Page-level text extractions

************

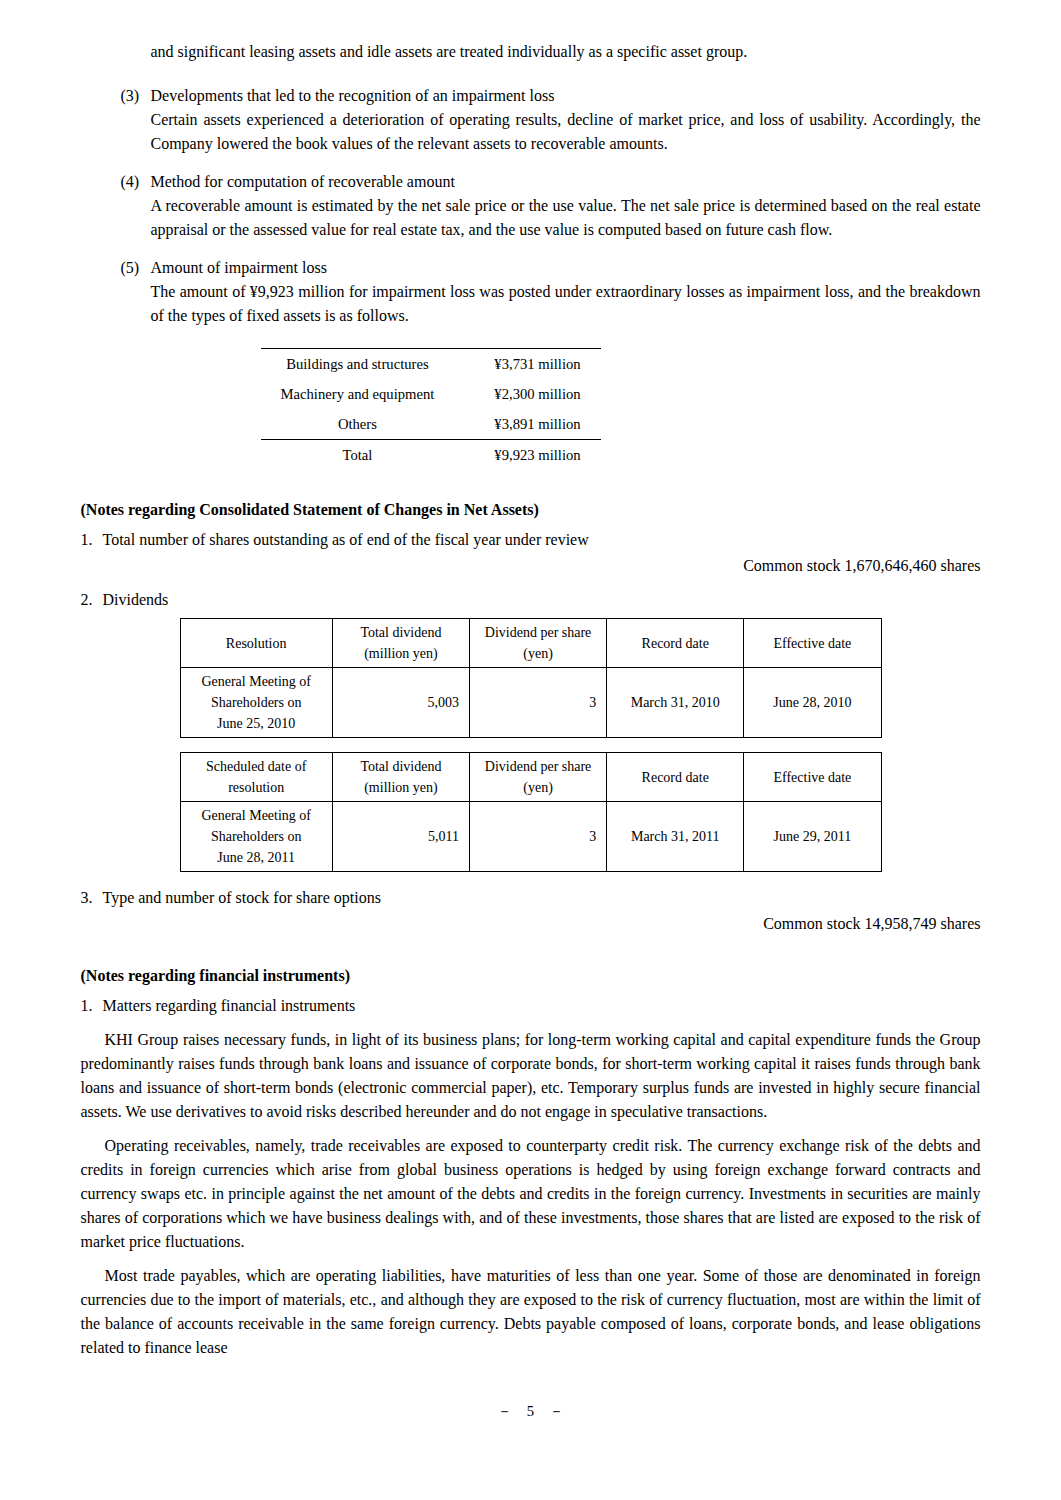and significant leasing assets and idle assets are treated individually as a specific asset group.
(3)
Developments that led to the recognition of an impairment loss
Certain assets experienced a deterioration of operating results, decline of market price, and loss of usability. Accordingly, the Company lowered the book values of the relevant assets to recoverable amounts.
(4)
Method for computation of recoverable amount
A recoverable amount is estimated by the net sale price or the use value. The net sale price is determined based on the real estate appraisal or the assessed value for real estate tax, and the use value is computed based on future cash flow.
(5)
Amount of impairment loss
The amount of ¥9,923 million for impairment loss was posted under extraordinary losses as impairment loss, and the breakdown of the types of fixed assets is as follows.
| Buildings and structures | ¥3,731 million |
| Machinery and equipment | ¥2,300 million |
| Others | ¥3,891 million |
| Total | ¥9,923 million |
(Notes regarding Consolidated Statement of Changes in Net Assets)
1.
Total number of shares outstanding as of end of the fiscal year under review
Common stock 1,670,646,460 shares
2.
Dividends
| Resolution | Total dividend (million yen) | Dividend per share (yen) | Record date | Effective date |
| --- | --- | --- | --- | --- |
| General Meeting of Shareholders on June 25, 2010 | 5,003 | 3 | March 31, 2010 | June 28, 2010 |
| Scheduled date of resolution | Total dividend (million yen) | Dividend per share (yen) | Record date | Effective date |
| --- | --- | --- | --- | --- |
| General Meeting of Shareholders on June 28, 2011 | 5,011 | 3 | March 31, 2011 | June 29, 2011 |
3.
Type and number of stock for share options
Common stock 14,958,749 shares
(Notes regarding financial instruments)
1.
Matters regarding financial instruments
KHI Group raises necessary funds, in light of its business plans; for long-term working capital and capital expenditure funds the Group predominantly raises funds through bank loans and issuance of corporate bonds, for short-term working capital it raises funds through bank loans and issuance of short-term bonds (electronic commercial paper), etc. Temporary surplus funds are invested in highly secure financial assets. We use derivatives to avoid risks described hereunder and do not engage in speculative transactions.
Operating receivables, namely, trade receivables are exposed to counterparty credit risk. The currency exchange risk of the debts and credits in foreign currencies which arise from global business operations is hedged by using foreign exchange forward contracts and currency swaps etc. in principle against the net amount of the debts and credits in the foreign currency. Investments in securities are mainly shares of corporations which we have business dealings with, and of these investments, those shares that are listed are exposed to the risk of market price fluctuations.
Most trade payables, which are operating liabilities, have maturities of less than one year. Some of those are denominated in foreign currencies due to the import of materials, etc., and although they are exposed to the risk of currency fluctuation, most are within the limit of the balance of accounts receivable in the same foreign currency. Debts payable composed of loans, corporate bonds, and lease obligations related to finance lease
－　5　－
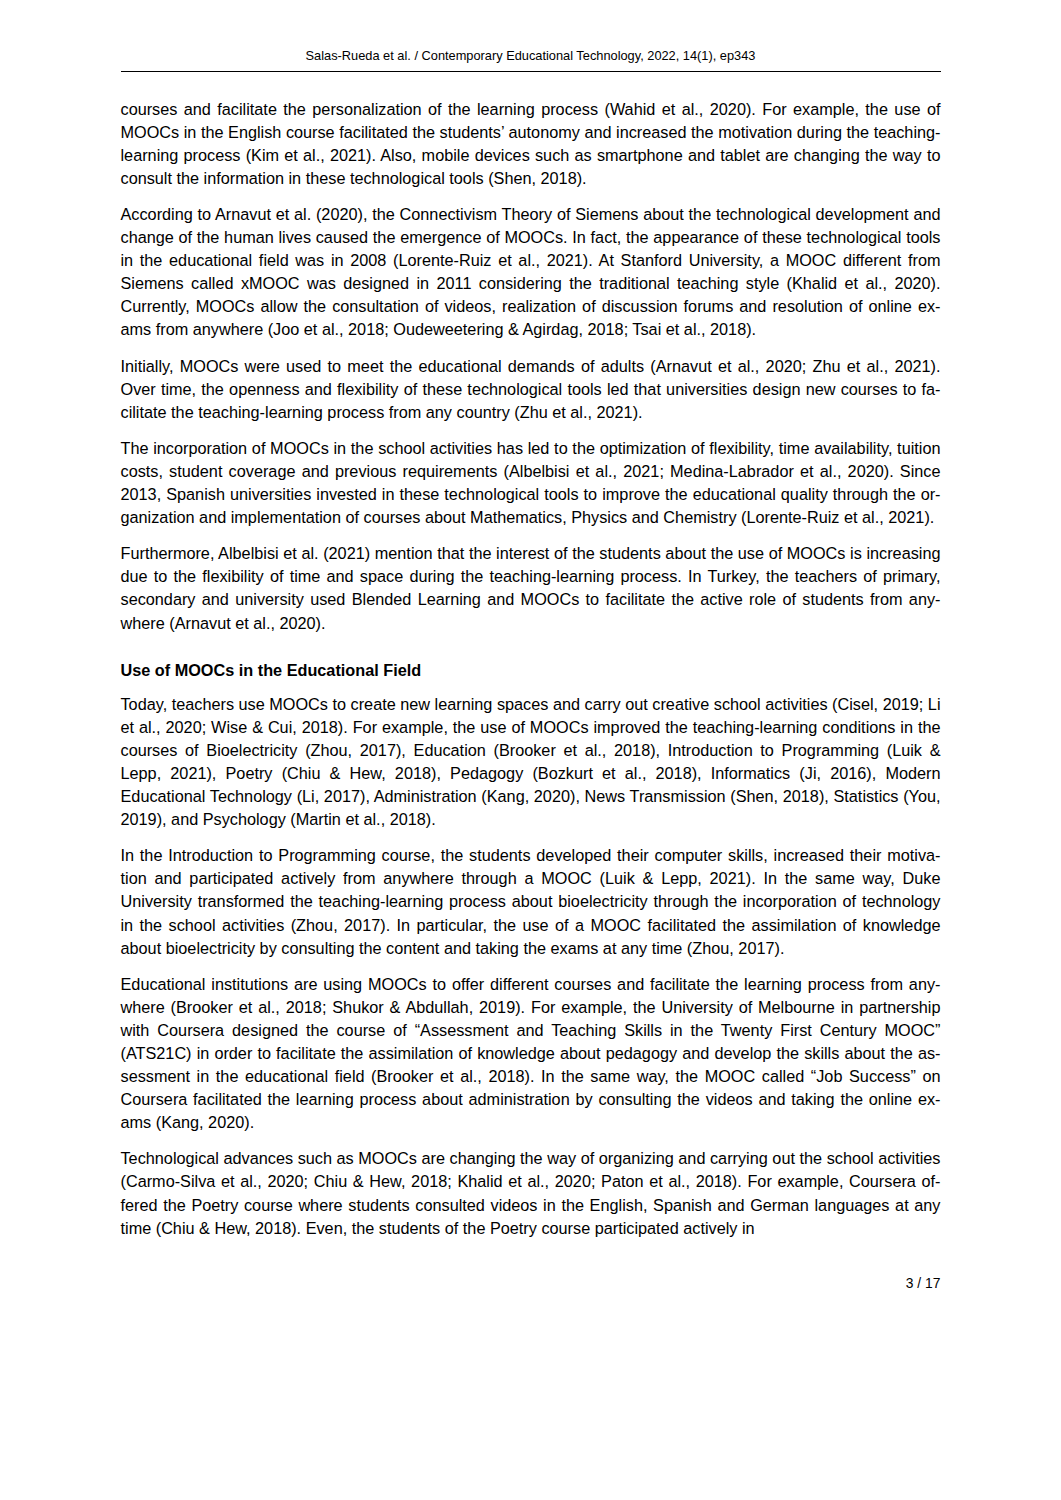Salas-Rueda et al. / Contemporary Educational Technology, 2022, 14(1), ep343
courses and facilitate the personalization of the learning process (Wahid et al., 2020). For example, the use of MOOCs in the English course facilitated the students’ autonomy and increased the motivation during the teaching-learning process (Kim et al., 2021). Also, mobile devices such as smartphone and tablet are changing the way to consult the information in these technological tools (Shen, 2018).
According to Arnavut et al. (2020), the Connectivism Theory of Siemens about the technological development and change of the human lives caused the emergence of MOOCs. In fact, the appearance of these technological tools in the educational field was in 2008 (Lorente-Ruiz et al., 2021). At Stanford University, a MOOC different from Siemens called xMOOC was designed in 2011 considering the traditional teaching style (Khalid et al., 2020). Currently, MOOCs allow the consultation of videos, realization of discussion forums and resolution of online exams from anywhere (Joo et al., 2018; Oudeweetering & Agirdag, 2018; Tsai et al., 2018).
Initially, MOOCs were used to meet the educational demands of adults (Arnavut et al., 2020; Zhu et al., 2021). Over time, the openness and flexibility of these technological tools led that universities design new courses to facilitate the teaching-learning process from any country (Zhu et al., 2021).
The incorporation of MOOCs in the school activities has led to the optimization of flexibility, time availability, tuition costs, student coverage and previous requirements (Albelbisi et al., 2021; Medina-Labrador et al., 2020). Since 2013, Spanish universities invested in these technological tools to improve the educational quality through the organization and implementation of courses about Mathematics, Physics and Chemistry (Lorente-Ruiz et al., 2021).
Furthermore, Albelbisi et al. (2021) mention that the interest of the students about the use of MOOCs is increasing due to the flexibility of time and space during the teaching-learning process. In Turkey, the teachers of primary, secondary and university used Blended Learning and MOOCs to facilitate the active role of students from anywhere (Arnavut et al., 2020).
Use of MOOCs in the Educational Field
Today, teachers use MOOCs to create new learning spaces and carry out creative school activities (Cisel, 2019; Li et al., 2020; Wise & Cui, 2018). For example, the use of MOOCs improved the teaching-learning conditions in the courses of Bioelectricity (Zhou, 2017), Education (Brooker et al., 2018), Introduction to Programming (Luik & Lepp, 2021), Poetry (Chiu & Hew, 2018), Pedagogy (Bozkurt et al., 2018), Informatics (Ji, 2016), Modern Educational Technology (Li, 2017), Administration (Kang, 2020), News Transmission (Shen, 2018), Statistics (You, 2019), and Psychology (Martin et al., 2018).
In the Introduction to Programming course, the students developed their computer skills, increased their motivation and participated actively from anywhere through a MOOC (Luik & Lepp, 2021). In the same way, Duke University transformed the teaching-learning process about bioelectricity through the incorporation of technology in the school activities (Zhou, 2017). In particular, the use of a MOOC facilitated the assimilation of knowledge about bioelectricity by consulting the content and taking the exams at any time (Zhou, 2017).
Educational institutions are using MOOCs to offer different courses and facilitate the learning process from anywhere (Brooker et al., 2018; Shukor & Abdullah, 2019). For example, the University of Melbourne in partnership with Coursera designed the course of “Assessment and Teaching Skills in the Twenty First Century MOOC” (ATS21C) in order to facilitate the assimilation of knowledge about pedagogy and develop the skills about the assessment in the educational field (Brooker et al., 2018). In the same way, the MOOC called “Job Success” on Coursera facilitated the learning process about administration by consulting the videos and taking the online exams (Kang, 2020).
Technological advances such as MOOCs are changing the way of organizing and carrying out the school activities (Carmo-Silva et al., 2020; Chiu & Hew, 2018; Khalid et al., 2020; Paton et al., 2018). For example, Coursera offered the Poetry course where students consulted videos in the English, Spanish and German languages at any time (Chiu & Hew, 2018). Even, the students of the Poetry course participated actively in
3 / 17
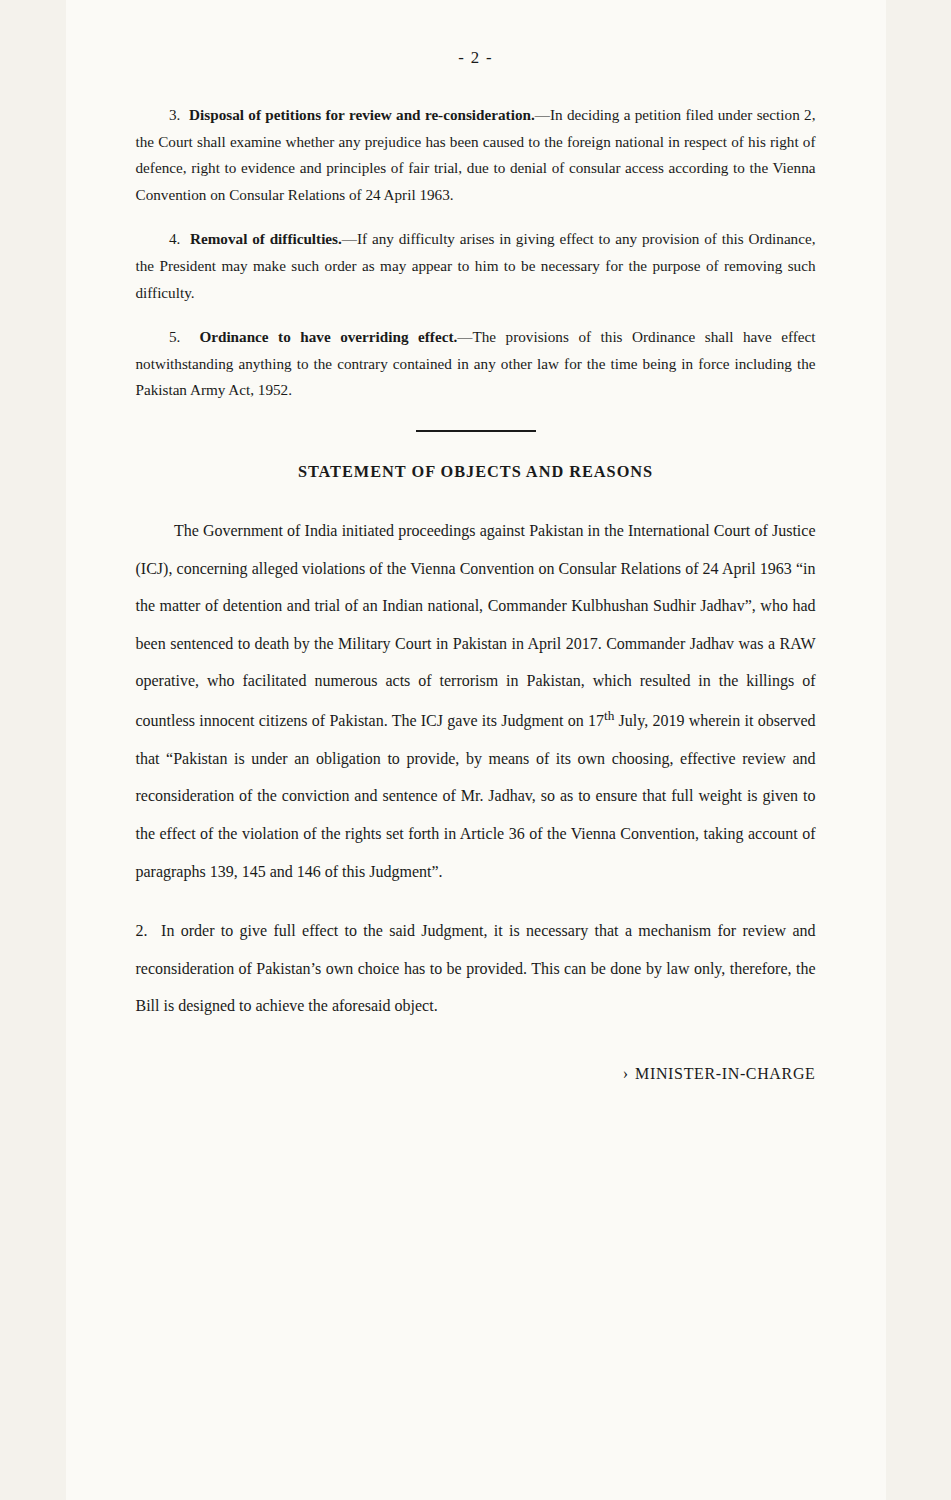- 2 -
3. Disposal of petitions for review and re-consideration.—In deciding a petition filed under section 2, the Court shall examine whether any prejudice has been caused to the foreign national in respect of his right of defence, right to evidence and principles of fair trial, due to denial of consular access according to the Vienna Convention on Consular Relations of 24 April 1963.
4. Removal of difficulties.—If any difficulty arises in giving effect to any provision of this Ordinance, the President may make such order as may appear to him to be necessary for the purpose of removing such difficulty.
5. Ordinance to have overriding effect.—The provisions of this Ordinance shall have effect notwithstanding anything to the contrary contained in any other law for the time being in force including the Pakistan Army Act, 1952.
STATEMENT OF OBJECTS AND REASONS
The Government of India initiated proceedings against Pakistan in the International Court of Justice (ICJ), concerning alleged violations of the Vienna Convention on Consular Relations of 24 April 1963 “in the matter of detention and trial of an Indian national, Commander Kulbhushan Sudhir Jadhav”, who had been sentenced to death by the Military Court in Pakistan in April 2017. Commander Jadhav was a RAW operative, who facilitated numerous acts of terrorism in Pakistan, which resulted in the killings of countless innocent citizens of Pakistan. The ICJ gave its Judgment on 17th July, 2019 wherein it observed that “Pakistan is under an obligation to provide, by means of its own choosing, effective review and reconsideration of the conviction and sentence of Mr. Jadhav, so as to ensure that full weight is given to the effect of the violation of the rights set forth in Article 36 of the Vienna Convention, taking account of paragraphs 139, 145 and 146 of this Judgment”.
2. In order to give full effect to the said Judgment, it is necessary that a mechanism for review and reconsideration of Pakistan’s own choice has to be provided. This can be done by law only, therefore, the Bill is designed to achieve the aforesaid object.
›MINISTER-IN-CHARGE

************

- _Prompt_
Retype each record exactly as it appears above and drop the images.

- _Task output_
and significant leasing assets and idle assets are treated individually as a specific asset group.
(3)
Developments that led to the recognition of an impairment loss
Certain assets experienced a deterioration of operating results, decline of market price, and loss of usability. Accordingly, the Company lowered the book values of the relevant assets to recoverable amounts.
(4)
Method for computation of recoverable amount
A recoverable amount is estimated by the net sale price or the use value. The net sale price is determined based on the real estate appraisal or the assessed value for real estate tax, and the use value is computed based on future cash flow.
(5)
Amount of impairment loss
The amount of ¥9,923 million for impairment loss was posted under extraordinary losses as impairment loss, and the breakdown of the types of fixed assets is as follows.
| Buildings and structures | ¥3,731 million |
| Machinery and equipment | ¥2,300 million |
| Others | ¥3,891 million |
| Total | ¥9,923 million |
(Notes regarding Consolidated Statement of Changes in Net Assets)
1.
Total number of shares outstanding as of end of the fiscal year under review
Common stock 1,670,646,460 shares
2.
Dividends
| Resolution | Total dividend (million yen) | Dividend per share (yen) | Record date | Effective date |
| --- | --- | --- | --- | --- |
| General Meeting of Shareholders on June 25, 2010 | 5,003 | 3 | March 31, 2010 | June 28, 2010 |
| Scheduled date of resolution | Total dividend (million yen) | Dividend per share (yen) | Record date | Effective date |
| --- | --- | --- | --- | --- |
| General Meeting of Shareholders on June 28, 2011 | 5,011 | 3 | March 31, 2011 | June 29, 2011 |
3.
Type and number of stock for share options
Common stock 14,958,749 shares
(Notes regarding financial instruments)
1.
Matters regarding financial instruments
KHI Group raises necessary funds, in light of its business plans; for long-term working capital and capital expenditure funds the Group predominantly raises funds through bank loans and issuance of corporate bonds, for short-term working capital it raises funds through bank loans and issuance of short-term bonds (electronic commercial paper), etc. Temporary surplus funds are invested in highly secure financial assets. We use derivatives to avoid risks described hereunder and do not engage in speculative transactions.
Operating receivables, namely, trade receivables are exposed to counterparty credit risk. The currency exchange risk of the debts and credits in foreign currencies which arise from global business operations is hedged by using foreign exchange forward contracts and currency swaps etc. in principle against the net amount of the debts and credits in the foreign currency. Investments in securities are mainly shares of corporations which we have business dealings with, and of these investments, those shares that are listed are exposed to the risk of market price fluctuations.
Most trade payables, which are operating liabilities, have maturities of less than one year. Some of those are denominated in foreign currencies due to the import of materials, etc., and although they are exposed to the risk of currency fluctuation, most are within the limit of the balance of accounts receivable in the same foreign currency. Debts payable composed of loans, corporate bonds, and lease obligations related to finance lease
－　5　－
Salas-Rueda et al. / Contemporary Educational Technology, 2022, 14(1), ep343
courses and facilitate the personalization of the learning process (Wahid et al., 2020). For example, the use of MOOCs in the English course facilitated the students’ autonomy and increased the motivation during the teaching-learning process (Kim et al., 2021). Also, mobile devices such as smartphone and tablet are changing the way to consult the information in these technological tools (Shen, 2018).
According to Arnavut et al. (2020), the Connectivism Theory of Siemens about the technological development and change of the human lives caused the emergence of MOOCs. In fact, the appearance of these technological tools in the educational field was in 2008 (Lorente-Ruiz et al., 2021). At Stanford University, a MOOC different from Siemens called xMOOC was designed in 2011 considering the traditional teaching style (Khalid et al., 2020). Currently, MOOCs allow the consultation of videos, realization of discussion forums and resolution of online exams from anywhere (Joo et al., 2018; Oudeweetering & Agirdag, 2018; Tsai et al., 2018).
Initially, MOOCs were used to meet the educational demands of adults (Arnavut et al., 2020; Zhu et al., 2021). Over time, the openness and flexibility of these technological tools led that universities design new courses to facilitate the teaching-learning process from any country (Zhu et al., 2021).
The incorporation of MOOCs in the school activities has led to the optimization of flexibility, time availability, tuition costs, student coverage and previous requirements (Albelbisi et al., 2021; Medina-Labrador et al., 2020). Since 2013, Spanish universities invested in these technological tools to improve the educational quality through the organization and implementation of courses about Mathematics, Physics and Chemistry (Lorente-Ruiz et al., 2021).
Furthermore, Albelbisi et al. (2021) mention that the interest of the students about the use of MOOCs is increasing due to the flexibility of time and space during the teaching-learning process. In Turkey, the teachers of primary, secondary and university used Blended Learning and MOOCs to facilitate the active role of students from anywhere (Arnavut et al., 2020).
Use of MOOCs in the Educational Field
Today, teachers use MOOCs to create new learning spaces and carry out creative school activities (Cisel, 2019; Li et al., 2020; Wise & Cui, 2018). For example, the use of MOOCs improved the teaching-learning conditions in the courses of Bioelectricity (Zhou, 2017), Education (Brooker et al., 2018), Introduction to Programming (Luik & Lepp, 2021), Poetry (Chiu & Hew, 2018), Pedagogy (Bozkurt et al., 2018), Informatics (Ji, 2016), Modern Educational Technology (Li, 2017), Administration (Kang, 2020), News Transmission (Shen, 2018), Statistics (You, 2019), and Psychology (Martin et al., 2018).
In the Introduction to Programming course, the students developed their computer skills, increased their motivation and participated actively from anywhere through a MOOC (Luik & Lepp, 2021). In the same way, Duke University transformed the teaching-learning process about bioelectricity through the incorporation of technology in the school activities (Zhou, 2017). In particular, the use of a MOOC facilitated the assimilation of knowledge about bioelectricity by consulting the content and taking the exams at any time (Zhou, 2017).
Educational institutions are using MOOCs to offer different courses and facilitate the learning process from anywhere (Brooker et al., 2018; Shukor & Abdullah, 2019). For example, the University of Melbourne in partnership with Coursera designed the course of “Assessment and Teaching Skills in the Twenty First Century MOOC” (ATS21C) in order to facilitate the assimilation of knowledge about pedagogy and develop the skills about the assessment in the educational field (Brooker et al., 2018). In the same way, the MOOC called “Job Success” on Coursera facilitated the learning process about administration by consulting the videos and taking the online exams (Kang, 2020).
Technological advances such as MOOCs are changing the way of organizing and carrying out the school activities (Carmo-Silva et al., 2020; Chiu & Hew, 2018; Khalid et al., 2020; Paton et al., 2018). For example, Coursera offered the Poetry course where students consulted videos in the English, Spanish and German languages at any time (Chiu & Hew, 2018). Even, the students of the Poetry course participated actively in
3 / 17
- 2 -
3. Disposal of petitions for review and re-consideration.—In deciding a petition filed under section 2, the Court shall examine whether any prejudice has been caused to the foreign national in respect of his right of defence, right to evidence and principles of fair trial, due to denial of consular access according to the Vienna Convention on Consular Relations of 24 April 1963.
4. Removal of difficulties.—If any difficulty arises in giving effect to any provision of this Ordinance, the President may make such order as may appear to him to be necessary for the purpose of removing such difficulty.
5. Ordinance to have overriding effect.—The provisions of this Ordinance shall have effect notwithstanding anything to the contrary contained in any other law for the time being in force including the Pakistan Army Act, 1952.
STATEMENT OF OBJECTS AND REASONS
The Government of India initiated proceedings against Pakistan in the International Court of Justice (ICJ), concerning alleged violations of the Vienna Convention on Consular Relations of 24 April 1963 “in the matter of detention and trial of an Indian national, Commander Kulbhushan Sudhir Jadhav”, who had been sentenced to death by the Military Court in Pakistan in April 2017. Commander Jadhav was a RAW operative, who facilitated numerous acts of terrorism in Pakistan, which resulted in the killings of countless innocent citizens of Pakistan. The ICJ gave its Judgment on 17th July, 2019 wherein it observed that “Pakistan is under an obligation to provide, by means of its own choosing, effective review and reconsideration of the conviction and sentence of Mr. Jadhav, so as to ensure that full weight is given to the effect of the violation of the rights set forth in Article 36 of the Vienna Convention, taking account of paragraphs 139, 145 and 146 of this Judgment”.
2. In order to give full effect to the said Judgment, it is necessary that a mechanism for review and reconsideration of Pakistan’s own choice has to be provided. This can be done by law only, therefore, the Bill is designed to achieve the aforesaid object.
›MINISTER-IN-CHARGE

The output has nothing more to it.